(Stored data)
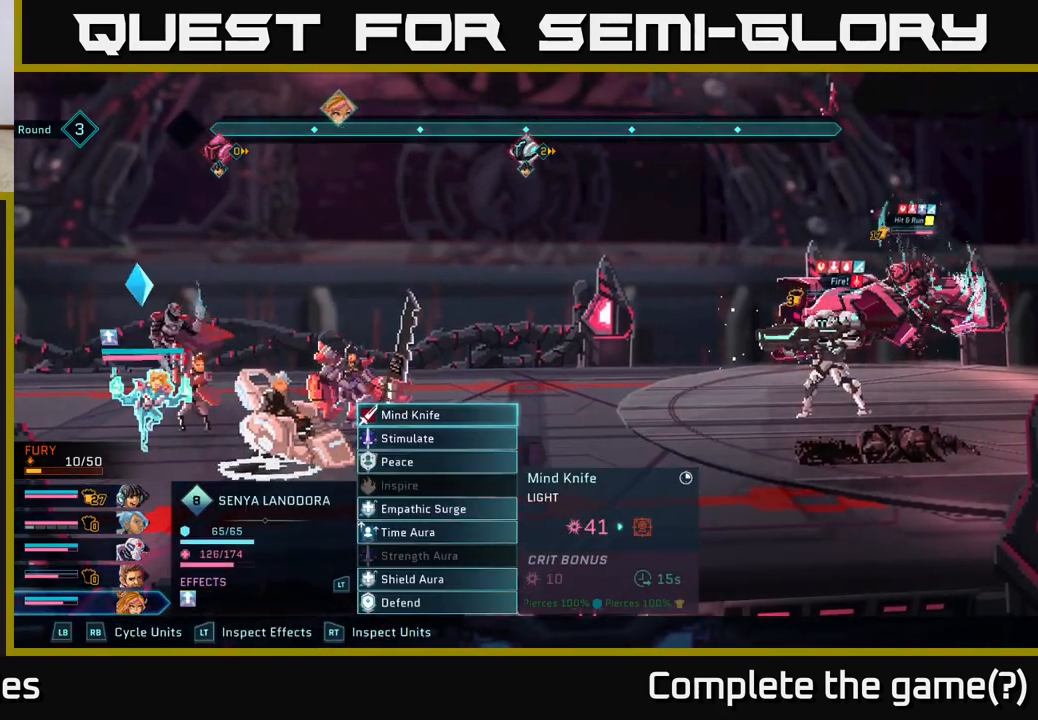
{"buttons": [], "left_stick": "center", "right_stick": "center", "events": []}
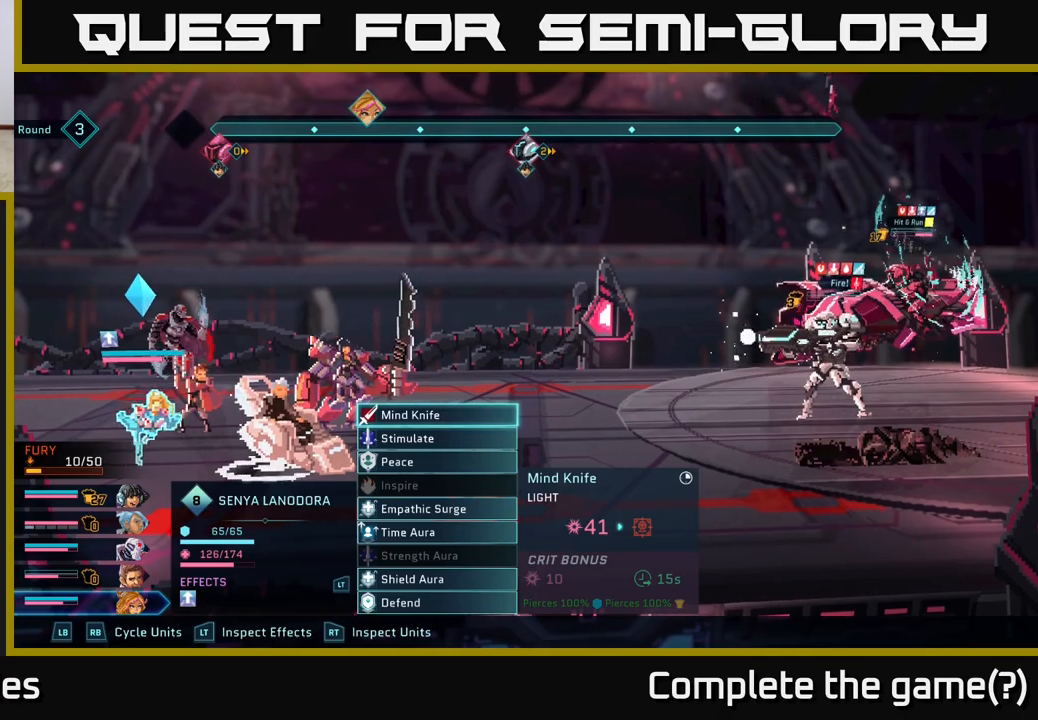
{"buttons": [], "left_stick": "center", "right_stick": "center", "events": []}
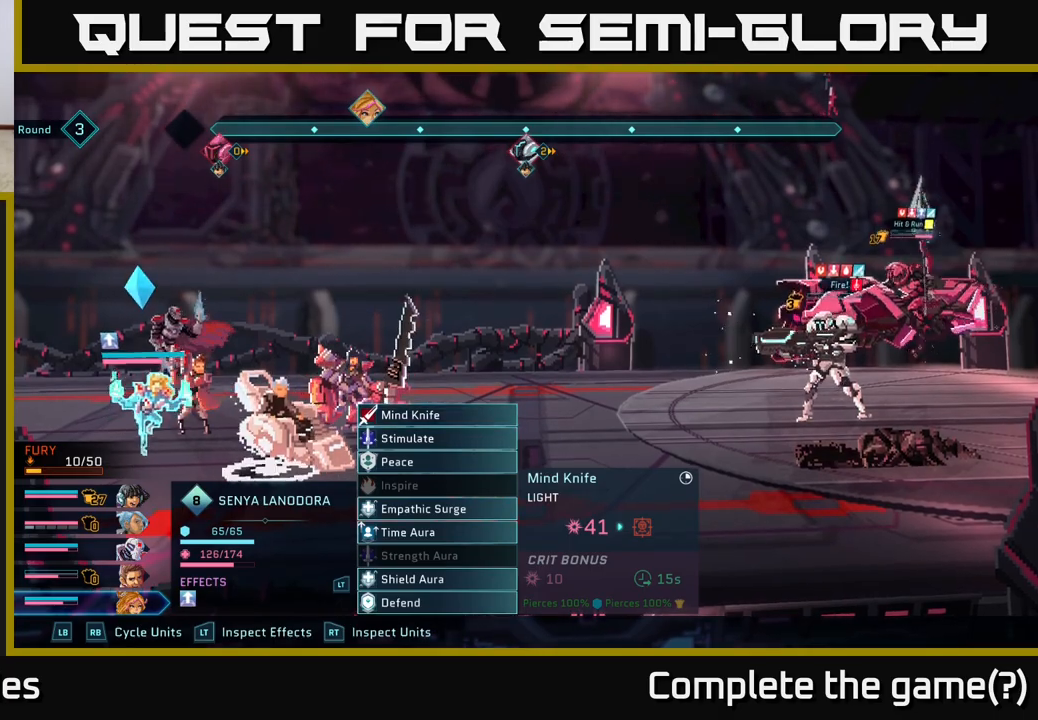
{"buttons": ["A"], "left_stick": "center", "right_stick": "center", "events": [[367, "A", "down"]]}
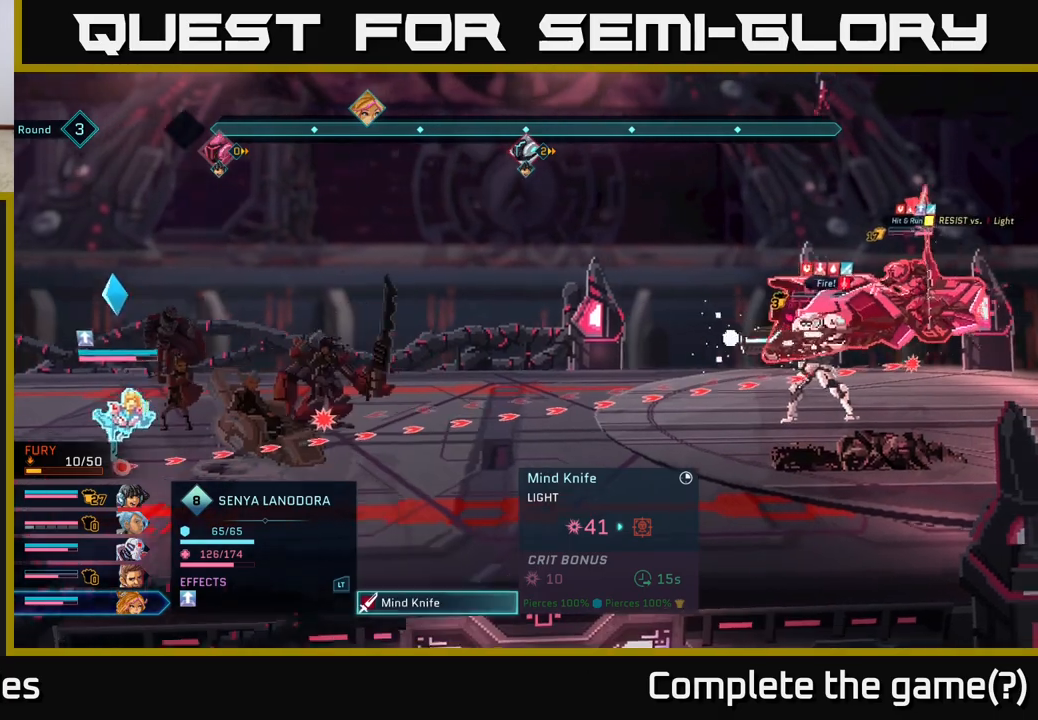
{"buttons": ["B"], "left_stick": "center", "right_stick": "center", "events": [[17, "A", "up"], [467, "B", "down"]]}
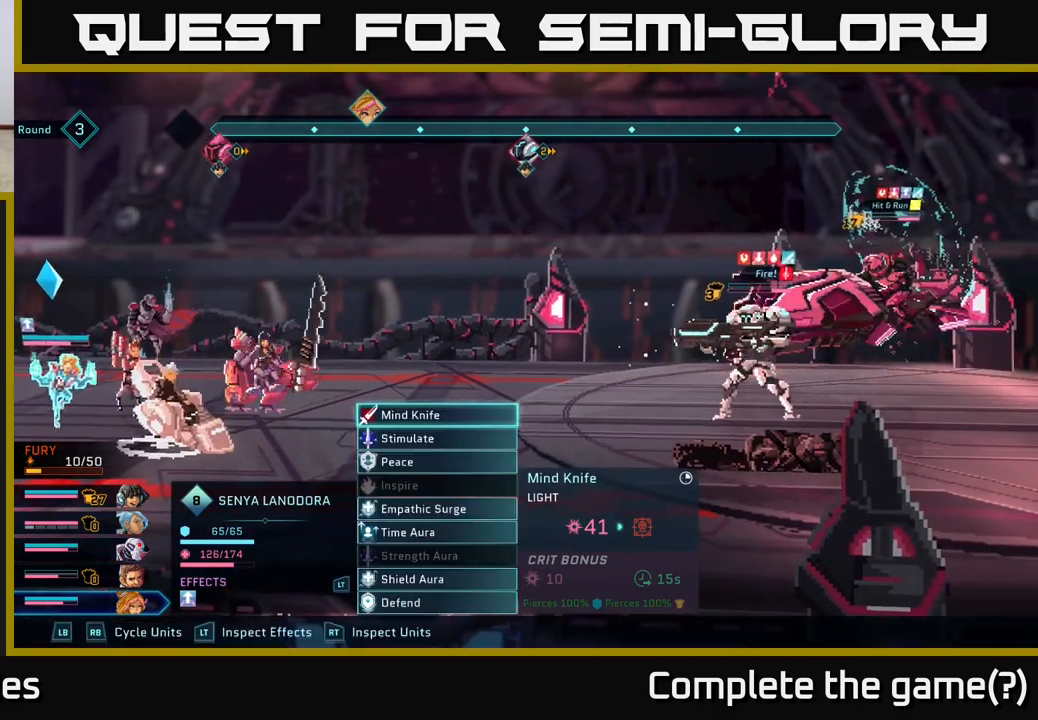
{"buttons": [], "left_stick": "center", "right_stick": "center", "events": [[100, "B", "up"]]}
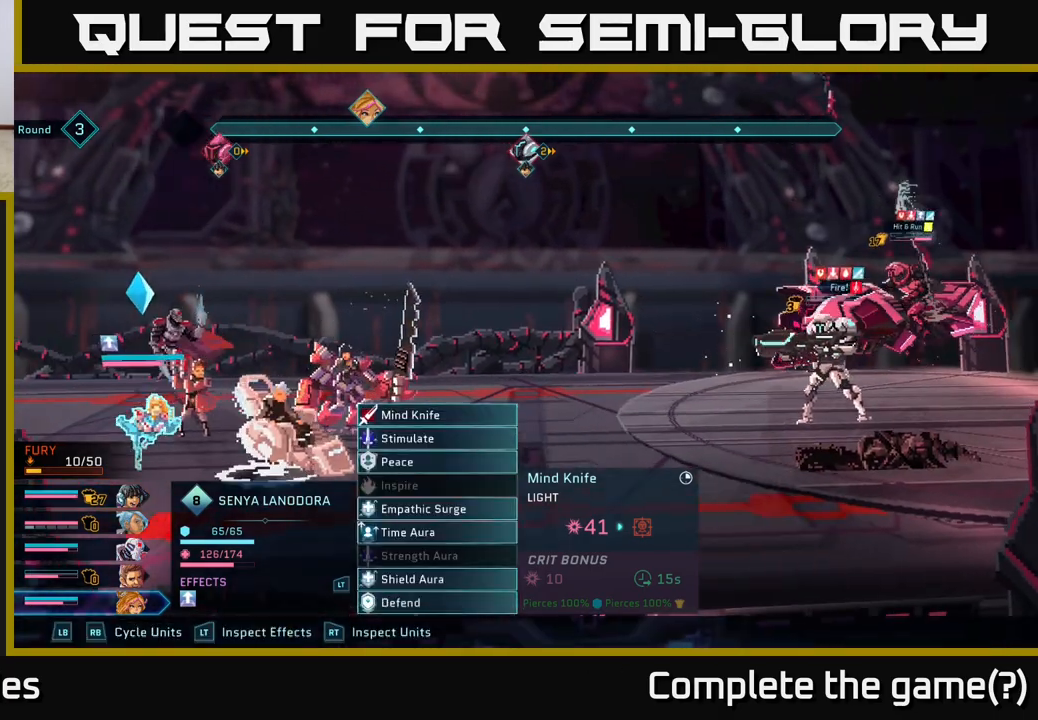
{"buttons": [], "left_stick": "center", "right_stick": "center", "events": [[17, "L1", "down"], [283, "L1", "up"]]}
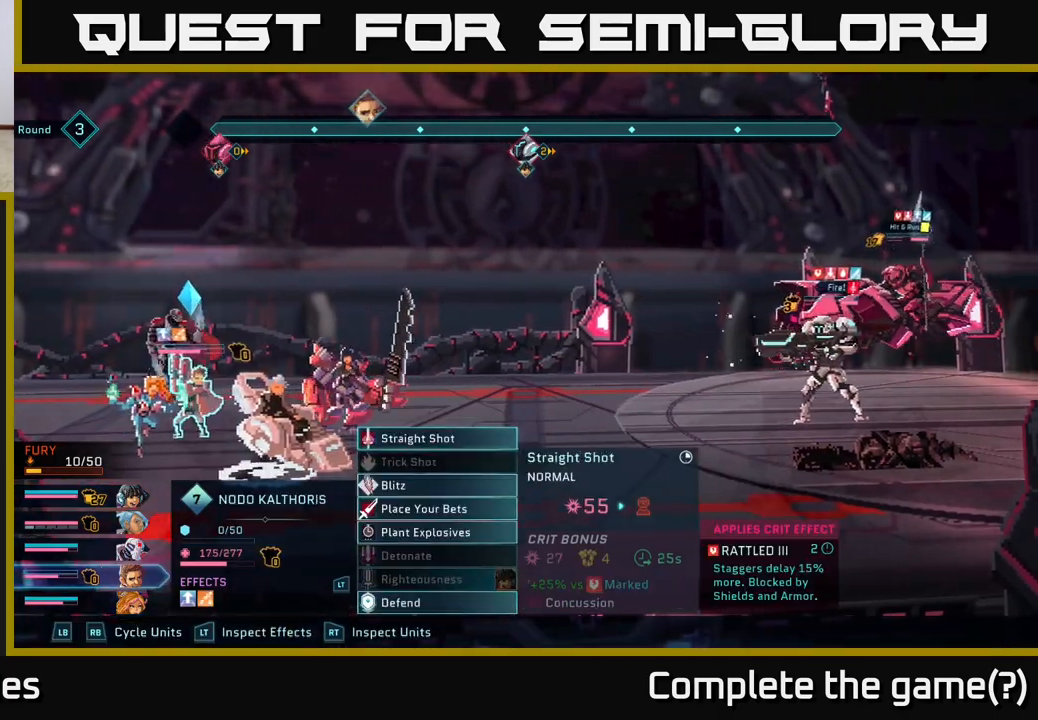
{"buttons": [], "left_stick": "down", "right_stick": "center", "events": [[450, "left_stick", "down"]]}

__Work instructions__: Each record above goes into the copy word for word; the pictures do not.

__Answer section__:
{"buttons": [], "left_stick": "center", "right_stick": "center", "events": []}
{"buttons": [], "left_stick": "center", "right_stick": "center", "events": []}
{"buttons": ["A"], "left_stick": "center", "right_stick": "center", "events": [[367, "A", "down"]]}
{"buttons": ["B"], "left_stick": "center", "right_stick": "center", "events": [[17, "A", "up"], [467, "B", "down"]]}
{"buttons": [], "left_stick": "center", "right_stick": "center", "events": [[100, "B", "up"]]}
{"buttons": [], "left_stick": "center", "right_stick": "center", "events": [[17, "L1", "down"], [283, "L1", "up"]]}
{"buttons": [], "left_stick": "down", "right_stick": "center", "events": [[450, "left_stick", "down"]]}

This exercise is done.